You don't need to know who Bertolt Brecht or Erwin Piscator were to see the importance that theater has had in world politics.
Or maybe you do?
History reminds us of the transformation of speeches and scenographies during all kinds of political regimes, especially when injustices were being overlooked.
"To stand on a stage is to say to many people, 'Look at me,'" said Judith Malina, founder of the Living Theater in the United States. "How can you do that without speaking the only truth you know? There is no such thing as an uncommitted actor."
This is what Annette Bening, Kevin Kline, John Lithgow, Alfre Woodard, Justin Long, and Alyssa Milano honored when they decided to join the handful of Hollywood stars that brought the controversial Mueller report to the stage.
Through the play "The Investigation: A Search for Truth in Ten Acts," the actors interpreted in a live reading the more than 400 pages contained in the report of the special counsel Robert Mueller on the Russian interference in the 2016 elections and President Donald Trump's attempts to obstruct justice.

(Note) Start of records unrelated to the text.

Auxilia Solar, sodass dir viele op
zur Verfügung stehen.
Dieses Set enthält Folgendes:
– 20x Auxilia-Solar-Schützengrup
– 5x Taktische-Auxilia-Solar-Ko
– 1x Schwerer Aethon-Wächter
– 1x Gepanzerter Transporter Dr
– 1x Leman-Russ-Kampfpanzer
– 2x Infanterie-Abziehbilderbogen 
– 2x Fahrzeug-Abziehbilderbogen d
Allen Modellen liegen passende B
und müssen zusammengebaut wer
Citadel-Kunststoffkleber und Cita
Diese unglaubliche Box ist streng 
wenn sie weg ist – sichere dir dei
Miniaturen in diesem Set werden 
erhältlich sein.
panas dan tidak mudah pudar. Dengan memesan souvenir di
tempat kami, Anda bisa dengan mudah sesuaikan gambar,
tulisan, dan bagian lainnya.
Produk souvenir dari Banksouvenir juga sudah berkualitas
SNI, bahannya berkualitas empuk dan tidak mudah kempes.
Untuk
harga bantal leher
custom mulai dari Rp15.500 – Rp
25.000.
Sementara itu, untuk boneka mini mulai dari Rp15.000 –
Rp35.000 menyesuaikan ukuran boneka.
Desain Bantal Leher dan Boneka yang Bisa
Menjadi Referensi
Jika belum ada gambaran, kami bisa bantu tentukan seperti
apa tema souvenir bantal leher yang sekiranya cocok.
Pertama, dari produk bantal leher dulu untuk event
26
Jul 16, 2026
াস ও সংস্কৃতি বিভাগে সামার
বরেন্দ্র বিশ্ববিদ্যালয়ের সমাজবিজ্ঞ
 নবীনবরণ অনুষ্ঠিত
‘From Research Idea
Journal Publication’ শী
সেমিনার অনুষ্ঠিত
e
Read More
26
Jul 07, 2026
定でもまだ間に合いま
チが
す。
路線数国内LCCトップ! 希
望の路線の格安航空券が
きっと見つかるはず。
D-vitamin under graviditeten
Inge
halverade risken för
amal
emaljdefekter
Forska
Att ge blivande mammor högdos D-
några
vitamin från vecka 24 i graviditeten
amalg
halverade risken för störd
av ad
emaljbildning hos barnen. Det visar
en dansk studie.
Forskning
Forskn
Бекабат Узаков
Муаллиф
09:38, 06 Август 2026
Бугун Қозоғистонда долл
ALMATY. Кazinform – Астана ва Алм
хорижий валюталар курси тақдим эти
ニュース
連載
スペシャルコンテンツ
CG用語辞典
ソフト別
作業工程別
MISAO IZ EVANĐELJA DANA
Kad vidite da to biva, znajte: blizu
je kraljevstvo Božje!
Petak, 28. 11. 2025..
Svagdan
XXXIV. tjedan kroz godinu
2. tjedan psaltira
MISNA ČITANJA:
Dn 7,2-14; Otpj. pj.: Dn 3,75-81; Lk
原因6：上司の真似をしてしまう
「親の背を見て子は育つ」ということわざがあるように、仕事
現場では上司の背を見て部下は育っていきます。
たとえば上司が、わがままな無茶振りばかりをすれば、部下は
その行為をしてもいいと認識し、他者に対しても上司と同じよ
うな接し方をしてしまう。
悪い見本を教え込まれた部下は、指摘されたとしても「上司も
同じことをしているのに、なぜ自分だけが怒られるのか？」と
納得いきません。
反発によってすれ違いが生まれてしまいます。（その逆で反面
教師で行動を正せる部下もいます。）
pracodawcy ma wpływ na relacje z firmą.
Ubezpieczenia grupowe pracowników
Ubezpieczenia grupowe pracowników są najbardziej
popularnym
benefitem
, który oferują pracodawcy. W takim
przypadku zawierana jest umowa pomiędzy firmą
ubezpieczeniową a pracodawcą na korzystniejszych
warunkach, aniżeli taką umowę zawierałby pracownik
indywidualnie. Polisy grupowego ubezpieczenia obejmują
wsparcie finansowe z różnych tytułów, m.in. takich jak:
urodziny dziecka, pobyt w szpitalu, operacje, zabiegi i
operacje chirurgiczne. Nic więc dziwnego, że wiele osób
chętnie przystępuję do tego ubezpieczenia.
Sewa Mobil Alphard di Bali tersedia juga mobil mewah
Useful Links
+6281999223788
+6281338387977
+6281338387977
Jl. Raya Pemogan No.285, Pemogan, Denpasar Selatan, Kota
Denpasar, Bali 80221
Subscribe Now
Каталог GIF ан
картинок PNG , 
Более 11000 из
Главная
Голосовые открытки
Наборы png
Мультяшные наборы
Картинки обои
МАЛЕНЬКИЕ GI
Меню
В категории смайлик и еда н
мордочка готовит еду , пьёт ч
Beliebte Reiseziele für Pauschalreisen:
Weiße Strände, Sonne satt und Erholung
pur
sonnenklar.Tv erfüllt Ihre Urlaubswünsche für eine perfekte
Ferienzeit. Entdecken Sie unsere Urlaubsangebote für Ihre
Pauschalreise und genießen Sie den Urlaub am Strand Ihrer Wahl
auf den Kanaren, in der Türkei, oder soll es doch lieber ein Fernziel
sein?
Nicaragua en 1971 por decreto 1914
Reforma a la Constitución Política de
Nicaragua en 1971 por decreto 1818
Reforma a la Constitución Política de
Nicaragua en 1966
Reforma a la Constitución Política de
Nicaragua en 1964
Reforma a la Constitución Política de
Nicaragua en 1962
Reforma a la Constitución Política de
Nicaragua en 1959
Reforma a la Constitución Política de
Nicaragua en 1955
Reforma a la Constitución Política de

Written by Robert Schenkkan and broadcasted live by Law Works - an organization "dedicated to defending the non-partisan role of the Department of Justice,” according to CBS News - the work featured artists such as Ben McKenzie and Julia Luis-Dreyfus who gave voice to those who were part of one of the most critical periods in the history of American democracy.
For just over an hour, the artists shared shifts to read excerpts from the report that related to the participation of government members such as Sarah Huckabee Sanders, Hope Hicks, Jeff Sessions, Michael Flynn, and Don McGahn in disturbing interactions with President Trump.
Knowing that very few U.S. citizens would actually take the time to read, digest, interpret and understand the seriousness of the report's findings, the theater becomes once again a mechanism of contestation and direct communication with those who finally have the power to hold their political leaders accountable.
In a statement, Law Works explained its conviction that the play "shows that President Trump likely obstructed justice and that President Trump's campaign not only knew Russia wanted them to win but welcomed it."
Through theater and the voices of talented actors - the reality of the Muller investigation has been brought to life. Would that this would make the difference.